Après de très longues recherches, quelques refus (notamment à cause du thème de la pornographie) et un moment de désespoir si intense que tout le film a été remis en question, Elodie Dermange finit par trouver Fatima Doum, une Suissesse d’origine irlandaise basée à Zürich.

« On a travaillé par téléphone. Elle travaille son violoncelle avec des pédales. Moi qui n’ai jamais fait de musique de ma vie, j’ai dû parler de musique en anglais (parce que je ne parle pas suisse-allemand) alors que je ne connais même pas les termes en français ! Ça a été difficile de trouver ce que je voulais. Finalement, elle a fait une jam basée sur la scène du kaléidoscope et on a réussi à travailler à partir de cette matière. C’était vraiment au moment où elle s’est complètement éclatée que je me suis dit « Voilà, on la trouvé, c’est ça que je veux ». Je pense que c’est quand les gens se lâchent et qu’ils sont eux-mêmes que ça marche ; sinon, ils s’adaptent trop à toi et ça devient impersonnel. »
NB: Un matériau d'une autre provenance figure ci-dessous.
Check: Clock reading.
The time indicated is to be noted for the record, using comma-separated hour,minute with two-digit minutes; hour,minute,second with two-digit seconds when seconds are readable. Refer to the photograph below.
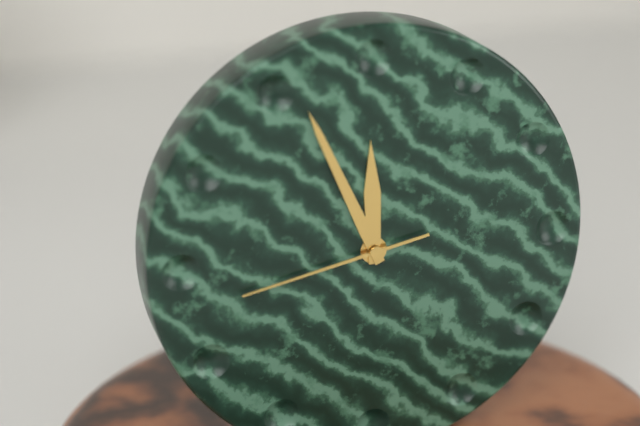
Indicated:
11,56,43
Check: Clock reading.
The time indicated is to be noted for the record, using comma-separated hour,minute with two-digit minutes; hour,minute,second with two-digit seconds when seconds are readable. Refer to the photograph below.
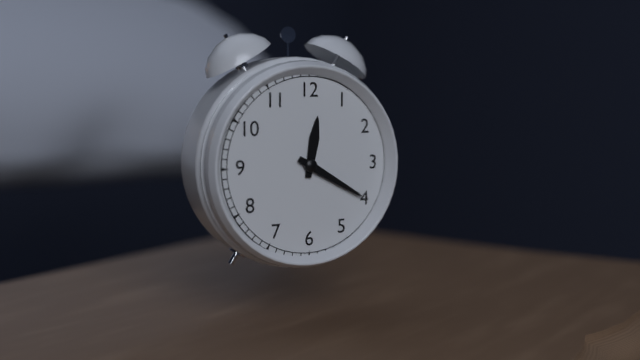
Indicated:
12,20
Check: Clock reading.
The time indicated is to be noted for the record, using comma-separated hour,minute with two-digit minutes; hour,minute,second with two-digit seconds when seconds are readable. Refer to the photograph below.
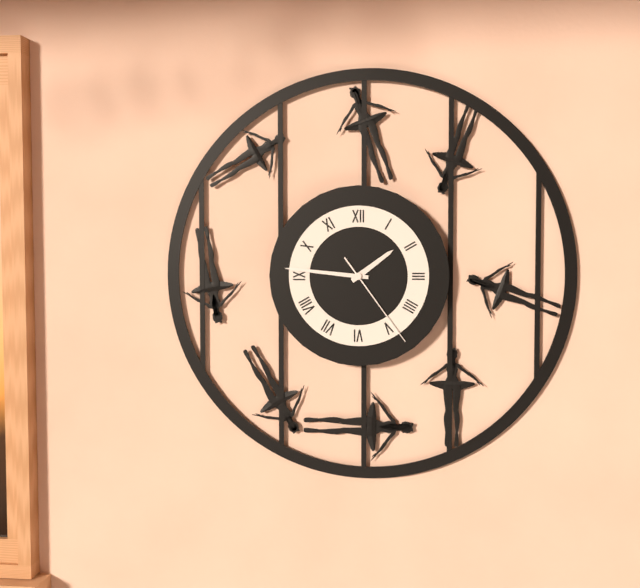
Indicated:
1,46,24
Nous n’en dévoilerons pas plus, afin que vous puissiez interpréter la fin d’Intimity à votre guise. Ce court-métrage sera projeté deux fois dans le cadre d’Animatou : dimanche 7 octobre au Spoutnik et jeudi 11 au MEG. De futures projections dans le cadre des Créatives sont aussi prévues, donc pas d’inquiétude si vous manquez de temps cette semaine. Pour avoir un avant-goût du dessin et de la poésie de sa réalisatrice, vous pouvez visionner Sorbet Citron en libre accès !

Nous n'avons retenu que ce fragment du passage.